Canada’s 2014 Federal Budget Proposes Elimination of the 60-Month Residency Exemption for Immigration Trusts
7-7-2014
Canada’s 2014 Federal Budget Proposes Elimination of the 60-Month Residency Exemption for Immigration Trusts
Article by Robert A. Rastorp
Canada’s February 11, 2014 federal budget eliminated the tax benefits of immigration trusts for new residents of Canada. This is a radical change to Canada’s tax regime in regard to immigration trusts which could have adverse tax consequences for many recent and prospective immigrants to Canada and returning non-resident citizens of significant financial means.
Individuals resident or deemed resident in Canada are subject to Canadian income tax on all of their worldwide income. Although the rules involved are complex, Canada does not in general tax non-residents who are Canadian citizens on their worldwide income. Conversely, Canada’s non-resident trust rules result in many offshore trusts having deemed residency in Canada for tax purposes, although there is not sufficient space here to outline the legal tests used to distinguish between resident and non-resident trusts. Notwithstanding this general principle, a specific exemption has been provided for immigration trusts.

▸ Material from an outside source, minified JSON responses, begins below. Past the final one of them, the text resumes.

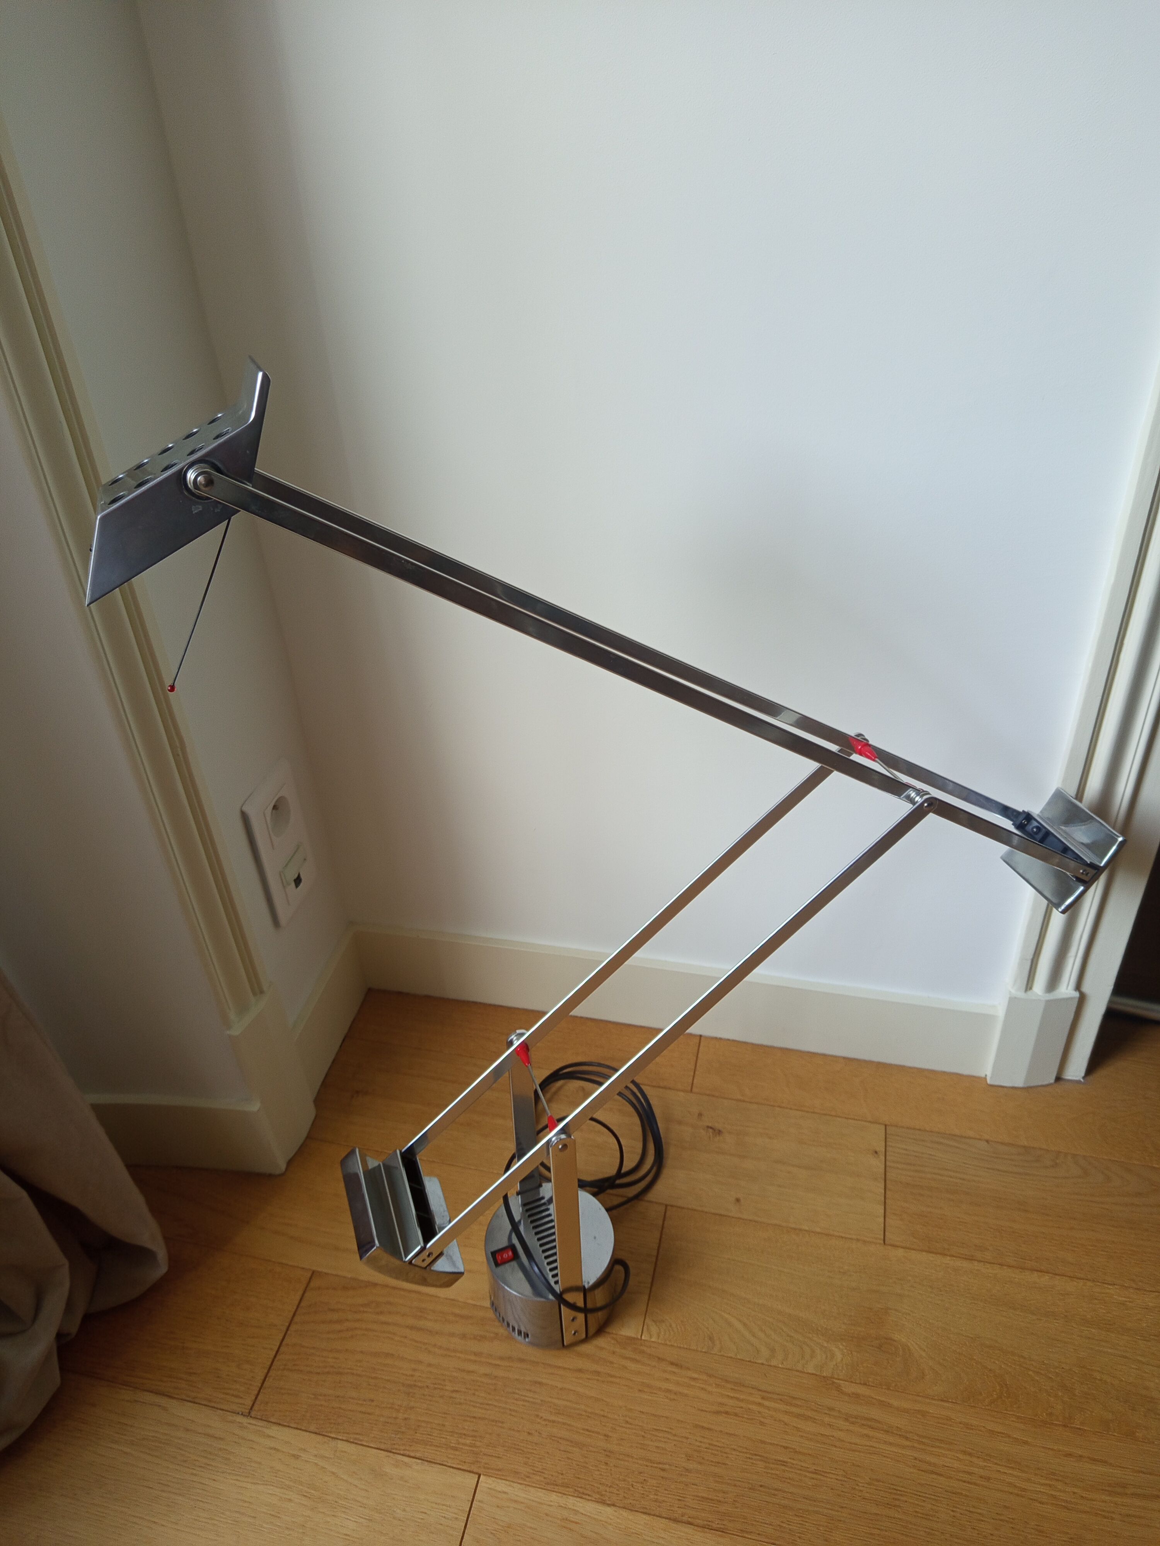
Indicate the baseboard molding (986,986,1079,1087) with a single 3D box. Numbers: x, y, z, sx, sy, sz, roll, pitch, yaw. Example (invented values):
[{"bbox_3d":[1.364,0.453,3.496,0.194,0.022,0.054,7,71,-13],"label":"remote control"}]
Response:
[{"bbox_3d":[0.458,0.268,1.083,0.071,0.129,0.025,5,35,13],"label":"baseboard molding"}]

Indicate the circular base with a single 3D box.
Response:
[{"bbox_3d":[-0.023,0.431,0.943,0.111,0.075,0.111,-3,34,2],"label":"circular base"}]

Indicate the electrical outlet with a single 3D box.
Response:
[{"bbox_3d":[-0.293,0.074,1.058,0.011,0.152,0.082,5,35,13],"label":"electrical outlet"}]

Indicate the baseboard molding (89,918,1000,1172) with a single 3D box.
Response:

Before the 2014 federal budget, an individual relocating to Canada, whether as an immigrant or as a Canadian citizen who had been non-resident in Canada for a substantial period of time, could reduce Canadian tax by using an immigration trust. An individual who immigrated to Canada could establish an immigration trust to legally avoid liability for Canadian tax on income generated on the trust assets for up to 60 months.
An immigration trust could be established either before an immigrant (or returning non-resident Canadian) became a Canadian resident, or within 60 months after that date. The trust must be a non-resident of Canada, which means that the trust must be settled in a non-resident jurisdiction and control of the trust must be in the hands of a non-resident. Generally, the non-resident trustee would be a financial institution domiciled in a low-tax jurisdiction.
If the new Canadian resident transferred their income-producing assets to the immigration trust, income and capital gains generated by those assets were exempt from Canadian income tax for up to 60 months after Canadian residency was established. This had the twin advantages of tax savings during the 60 month terms and more time to organize their affairs in the most tax-efficient manner possible for a Canadian resident in light of their own situation.
However, under the new federal budget, the non-resident trust rules are amended so as to remove the 60-month exemption for immigration trusts for taxation years ending after February 10, 2014. This will result in an immigration trust being deemed resident in Canada and subject to taxation on its worldwide income. Limited relief is available only for immigration trusts established and funded before February 11, 2014 in that the trust could continue to benefit from the exemption until December 31, 2014 if no contributions were made to the trust after February 10, 2014. The trust would then become subject to income taxation in Canada on its worldwide income effective January 1, 2015.
Immigrants to Canada as well as returning Canadian non-residents may find these changes will cause significant upset to their financial and tax planning, and are encouraged to seek qualified legal, tax and accounting advice concerning their own particular situation.